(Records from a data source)
— Start —

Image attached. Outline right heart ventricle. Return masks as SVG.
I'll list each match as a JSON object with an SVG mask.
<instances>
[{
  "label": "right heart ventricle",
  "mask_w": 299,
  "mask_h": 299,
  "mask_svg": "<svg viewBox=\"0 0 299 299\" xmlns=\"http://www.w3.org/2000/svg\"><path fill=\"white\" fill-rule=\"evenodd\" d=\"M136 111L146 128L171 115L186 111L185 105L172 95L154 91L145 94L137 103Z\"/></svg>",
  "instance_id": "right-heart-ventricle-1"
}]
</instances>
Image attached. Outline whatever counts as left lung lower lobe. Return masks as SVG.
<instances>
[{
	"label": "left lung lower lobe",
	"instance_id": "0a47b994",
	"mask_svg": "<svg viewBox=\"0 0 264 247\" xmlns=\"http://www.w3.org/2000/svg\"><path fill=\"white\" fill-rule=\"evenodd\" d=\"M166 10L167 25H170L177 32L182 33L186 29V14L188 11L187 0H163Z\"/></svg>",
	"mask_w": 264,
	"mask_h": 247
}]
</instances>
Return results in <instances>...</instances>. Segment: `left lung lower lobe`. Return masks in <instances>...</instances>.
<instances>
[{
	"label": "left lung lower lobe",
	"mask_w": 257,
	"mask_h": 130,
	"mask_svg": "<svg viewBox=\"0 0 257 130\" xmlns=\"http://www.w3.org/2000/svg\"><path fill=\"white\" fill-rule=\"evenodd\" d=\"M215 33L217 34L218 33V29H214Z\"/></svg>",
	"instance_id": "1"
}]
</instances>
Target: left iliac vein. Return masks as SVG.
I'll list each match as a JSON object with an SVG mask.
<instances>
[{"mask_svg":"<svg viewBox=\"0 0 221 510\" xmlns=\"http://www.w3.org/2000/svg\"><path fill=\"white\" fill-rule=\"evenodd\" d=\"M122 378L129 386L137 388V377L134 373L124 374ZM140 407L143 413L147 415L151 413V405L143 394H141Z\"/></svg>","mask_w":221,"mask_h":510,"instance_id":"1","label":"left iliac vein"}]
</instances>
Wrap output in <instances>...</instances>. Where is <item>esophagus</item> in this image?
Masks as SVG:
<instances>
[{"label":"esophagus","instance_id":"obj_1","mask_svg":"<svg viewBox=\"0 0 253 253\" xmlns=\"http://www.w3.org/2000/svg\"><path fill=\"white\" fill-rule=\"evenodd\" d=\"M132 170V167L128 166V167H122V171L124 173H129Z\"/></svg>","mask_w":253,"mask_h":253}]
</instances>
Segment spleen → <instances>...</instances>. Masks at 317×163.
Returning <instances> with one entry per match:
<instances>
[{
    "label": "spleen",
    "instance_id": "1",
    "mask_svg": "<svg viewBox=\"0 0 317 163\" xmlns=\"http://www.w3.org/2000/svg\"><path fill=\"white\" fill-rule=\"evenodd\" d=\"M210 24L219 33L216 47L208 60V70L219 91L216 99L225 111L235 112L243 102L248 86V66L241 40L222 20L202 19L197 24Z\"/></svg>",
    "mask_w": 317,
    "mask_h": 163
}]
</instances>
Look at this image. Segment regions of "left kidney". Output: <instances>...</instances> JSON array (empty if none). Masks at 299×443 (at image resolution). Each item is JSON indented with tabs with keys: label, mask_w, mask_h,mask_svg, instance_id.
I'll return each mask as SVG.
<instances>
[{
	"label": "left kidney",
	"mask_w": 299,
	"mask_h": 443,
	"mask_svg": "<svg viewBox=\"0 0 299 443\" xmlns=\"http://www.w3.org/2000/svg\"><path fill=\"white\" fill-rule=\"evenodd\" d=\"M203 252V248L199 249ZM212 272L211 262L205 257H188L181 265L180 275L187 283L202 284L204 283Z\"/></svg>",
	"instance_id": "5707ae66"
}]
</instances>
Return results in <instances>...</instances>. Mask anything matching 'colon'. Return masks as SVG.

— End —

=== Task prompt ===
Format every line of the records as a JSON list of strings, one string per line, leaving out any blank lines.

=== Solution ===
[
  "Image attached. Outline right heart ventricle. Return masks as SVG.",
  "I'll list each match as a JSON object with an SVG mask.",
  "<instances>",
  "[{",
  "  \"label\": \"right heart ventricle\",",
  "  \"mask_w\": 299,",
  "  \"mask_h\": 299,",
  "  \"mask_svg\": \"<svg viewBox=\\\"0 0 299 299\\\" xmlns=\\\"http://www.w3.org/2000/svg\\\"><path fill=\\\"white\\\" fill-rule=\\\"evenodd\\\" d=\\\"M136 111L146 128L171 115L186 111L185 105L172 95L154 91L145 94L137 103Z\\\"/></svg>\",",
  "  \"instance_id\": \"right-heart-ventricle-1\"",
  "}]",
  "</instances>",
  "Image attached. Outline whatever counts as left lung lower lobe. Return masks as SVG.",
  "<instances>",
  "[{",
  "\t\"label\": \"left lung lower lobe\",",
  "\t\"instance_id\": \"0a47b994\",",
  "\t\"mask_svg\": \"<svg viewBox=\\\"0 0 264 247\\\" xmlns=\\\"http://www.w3.org/2000/svg\\\"><path fill=\\\"white\\\" fill-rule=\\\"evenodd\\\" d=\\\"M166 10L167 25H170L177 32L182 33L186 29V14L188 11L187 0H163Z\\\"/></svg>\",",
  "\t\"mask_w\": 264,",
  "\t\"mask_h\": 247",
  "}]",
  "</instances>",
  "Return results in <instances>...</instances>. Segment: `left lung lower lobe`. Return masks in <instances>...</instances>.",
  "<instances>",
  "[{",
  "\t\"label\": \"left lung lower lobe\",",
  "\t\"mask_w\": 257,",
  "\t\"mask_h\": 130,",
  "\t\"mask_svg\": \"<svg viewBox=\\\"0 0 257 130\\\" xmlns=\\\"http://www.w3.org/2000/svg\\\"><path fill=\\\"white\\\" fill-rule=\\\"evenodd\\\" d=\\\"M215 33L217 34L218 33V29H214Z\\\"/></svg>\",",
  "\t\"instance_id\": \"1\"",
  "}]",
  "</instances>",
  "Target: left iliac vein. Return masks as SVG.",
  "I'll list each match as a JSON object with an SVG mask.",
  "<instances>",
  "[{\"mask_svg\":\"<svg viewBox=\\\"0 0 221 510\\\" xmlns=\\\"http://www.w3.org/2000/svg\\\"><path fill=\\\"white\\\" fill-rule=\\\"evenodd\\\" d=\\\"M122 378L129 386L137 388V377L134 373L124 374ZM140 407L143 413L147 415L151 413V405L143 394H141Z\\\"/></svg>\",\"mask_w\":221,\"mask_h\":510,\"instance_id\":\"1\",\"label\":\"left iliac vein\"}]",
  "</instances>",
  "Wrap output in <instances>...</instances>. Where is <item>esophagus</item> in this image?",
  "Masks as SVG:",
  "<instances>",
  "[{\"label\":\"esophagus\",\"instance_id\":\"obj_1\",\"mask_svg\":\"<svg viewBox=\\\"0 0 253 253\\\" xmlns=\\\"http://www.w3.org/2000/svg\\\"><path fill=\\\"white\\\" fill-rule=\\\"evenodd\\\" d=\\\"M132 170V167L128 166V167H122V171L124 173H129Z\\\"/></svg>\",\"mask_w\":253,\"mask_h\":253}]",
  "</instances>",
  "Segment spleen → <instances>...</instances>. Masks at 317×163.",
  "Returning <instances> with one entry per match:",
  "<instances>",
  "[{",
  "    \"label\": \"spleen\",",
  "    \"instance_id\": \"1\",",
  "    \"mask_svg\": \"<svg viewBox=\\\"0 0 317 163\\\" xmlns=\\\"http://www.w3.org/2000/svg\\\"><path fill=\\\"white\\\" fill-rule=\\\"evenodd\\\" d=\\\"M210 24L219 33L216 47L208 60V70L219 91L216 99L225 111L235 112L243 102L248 86V66L241 40L222 20L202 19L197 24Z\\\"/></svg>\",",
  "    \"mask_w\": 317,",
  "    \"mask_h\": 163",
  "}]",
  "</instances>",
  "Look at this image. Segment regions of \"left kidney\". Output: <instances>...</instances> JSON array (empty if none). Masks at 299×443 (at image resolution). Each item is JSON indented with tabs with keys: label, mask_w, mask_h,mask_svg, instance_id.",
  "I'll return each mask as SVG.",
  "<instances>",
  "[{",
  "\t\"label\": \"left kidney\",",
  "\t\"mask_w\": 299,",
  "\t\"mask_h\": 443,",
  "\t\"mask_svg\": \"<svg viewBox=\\\"0 0 299 443\\\" xmlns=\\\"http://www.w3.org/2000/svg\\\"><path fill=\\\"white\\\" fill-rule=\\\"evenodd\\\" d=\\\"M203 252V248L199 249ZM212 272L211 262L205 257H188L181 265L180 275L187 283L202 284L204 283Z\\\"/></svg>\",",
  "\t\"instance_id\": \"5707ae66\"",
  "}]",
  "</instances>",
  "Return results in <instances>...</instances>. Mask anything matching 'colon'. Return masks as SVG."
]